The Reference case assumes the production tax credit (PTC) for wind will be available through 2024, following a one-year extension in 2020. Although capital costs for wind continue to decline throughout the projection period, most projected wind additions take advantage of available federal tax credits. Nearly half of cumulative wind capacity additions from 2021 to 2050 occur before the PTC expires for projects coming online after 2025. The steadier pace of solar additions reflects, in part, the continued availability of a 10% investment tax credit (ITC), which has no fixed expiration date after 2026, when the current 30% phases out.

Natural gas continues to have the largest share of fossil fuel capacity additions in all regions

Although renewable electric-generating technologies account for about 60% of cumulative capacity additions throughout the projection period in the Reference case, natural gas-fired capacity accounts for almost the entire remaining balance of additions—about 40% through 2050. These natural gas-fired generator additions are almost evenly split between combined-cycle technologies and combustion turbines, which both provide energy and help balance the intermittent output from wind and solar generators.

Coal-fired generating unit retirements largely take place by 2030

EPA’s Affordable Clean Energy (ACE) rule (84 FR 32520) was vacated by the U.S. Court of Appeals for the District of Columbia Circuit on January 19, 2021. This has been incorporated into the Reference case, leading some plants that retired in the AEO2021 Reference case to continue operating past 2025. Despite that development, the Reference case still shows substantial coal plant retirements, most of which take place by 2030. Those retirements are a result of both regulatory measures and market factors.
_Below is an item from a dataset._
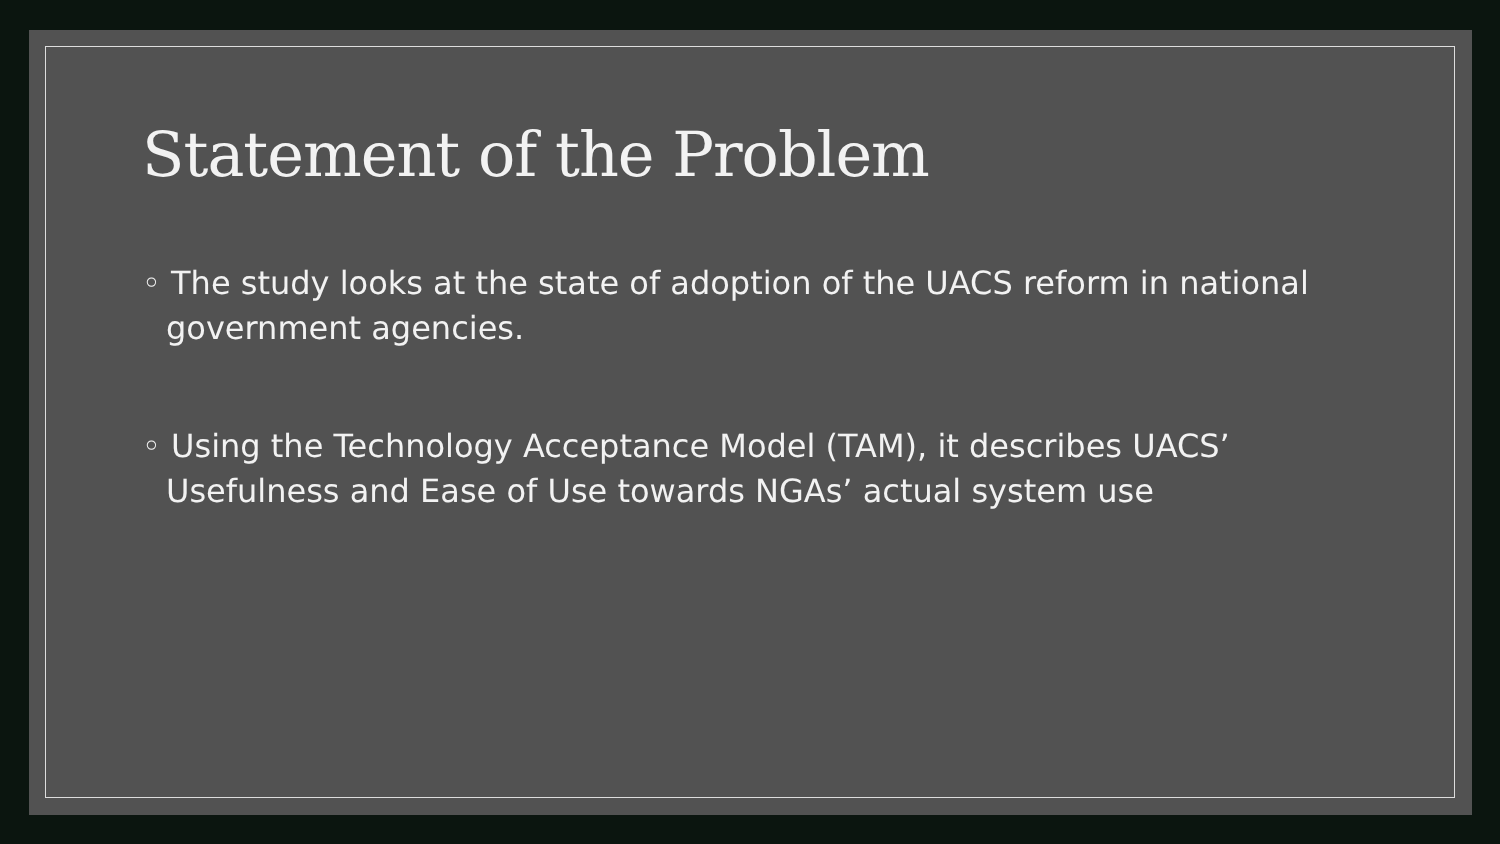Statement of the Problem
◦ The study looks at the state of adoption of the UACS reform in national government agencies.
◦ Using the Technology Acceptance Model (TAM), it describes UACS’ Usefulness and Ease of Use towards NGAs’ actual system use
In particular, low natural gas prices in the early years of the projection period contribute to the retirements of coal-fired plants and nuclear plants. Natural gas-fired generation sets power prices in wholesale electricity markets most of the time, and the lower natural gas prices affect the profitability of coal and nuclear units, which have high fixed costs. In addition, owners of many coal-fired plants have announced closings as part of meeting goals to decarbonize their systems.
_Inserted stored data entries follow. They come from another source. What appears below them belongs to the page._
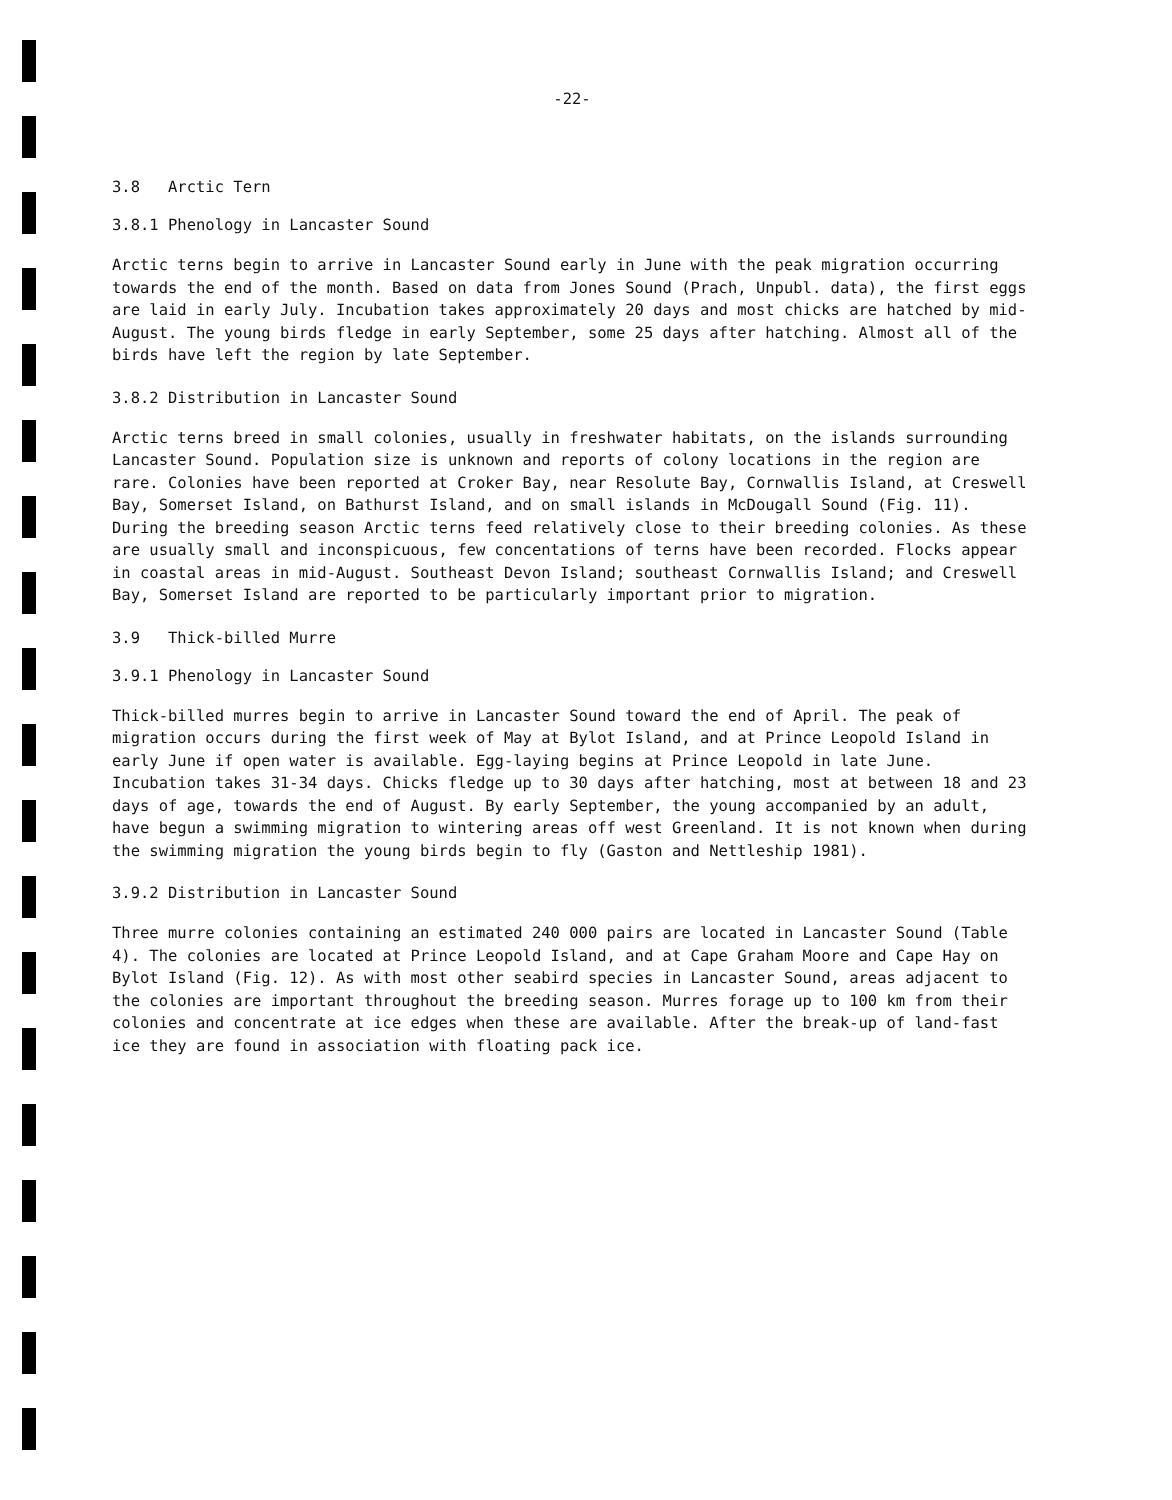-22-
3.8 Arctic Tern
3.8.1 Phenology in Lancaster Sound
Arctic terns begin to arrive in Lancaster Sound early in June with the peak migration occurring towards the end of the month. Based on data from Jones Sound (Prach, Unpubl. data), the first eggs are laid in early July. Incubation takes approximately 20 days and most chicks are hatched by mid-August. The young birds fledge in early September, some 25 days after hatching. Almost all of the birds have left the region by late September.
3.8.2 Distribution in Lancaster Sound
Arctic terns breed in small colonies, usually in freshwater habitats, on the islands surrounding Lancaster Sound. Population size is unknown and reports of colony locations in the region are rare. Colonies have been reported at Croker Bay, near Resolute Bay, Cornwallis Island, at Creswell Bay, Somerset Island, on Bathurst Island, and on small islands in McDougall Sound (Fig. 11). During the breeding season Arctic terns feed relatively close to their breeding colonies. As these are usually small and inconspicuous, few concentations of terns have been recorded. Flocks appear in coastal areas in mid-August. Southeast Devon Island; southeast Cornwallis Island; and Creswell Bay, Somerset Island are reported to be particularly important prior to migration.
3.9 Thick-billed Murre
3.9.1 Phenology in Lancaster Sound
Thick-billed murres begin to arrive in Lancaster Sound toward the end of April. The peak of migration occurs during the first week of May at Bylot Island, and at Prince Leopold Island in early June if open water is available. Egg-laying begins at Prince Leopold in late June. Incubation takes 31-34 days. Chicks fledge up to 30 days after hatching, most at between 18 and 23 days of age, towards the end of August. By early September, the young accompanied by an adult, have begun a swimming migration to wintering areas off west Greenland. It is not known when during the swimming migration the young birds begin to fly (Gaston and Nettleship 1981).
3.9.2 Distribution in Lancaster Sound
Three murre colonies containing an estimated 240 000 pairs are located in Lancaster Sound (Table 4). The colonies are located at Prince Leopold Island, and at Cape Graham Moore and Cape Hay on Bylot Island (Fig. 12). As with most other seabird species in Lancaster Sound, areas adjacent to the colonies are important throughout the breeding season. Murres forage up to 100 km from their colonies and concentrate at ice edges when these are available. After the break-up of land-fast ice they are found in association with floating pack ice.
The civil nuclear credit program, passed as part of the Infrastructure Investment and Jobs Act, supports continued use of existing nuclear power facilities. This act, along with several state support programs, provides out-of-market payments that will likely keep reactors in affected regions profitable over the next 5–10 years. We project nuclear capacity retirements to occur after 2030, partially because we assume that these plants will no longer receive those credit payments when the current legislation expires.

Renewable electric generating technologies account for over 57% of the approximately 1,000 gigawatts (GW) of cumulative capacity additions that we project in the Reference case from 2021 to 2050.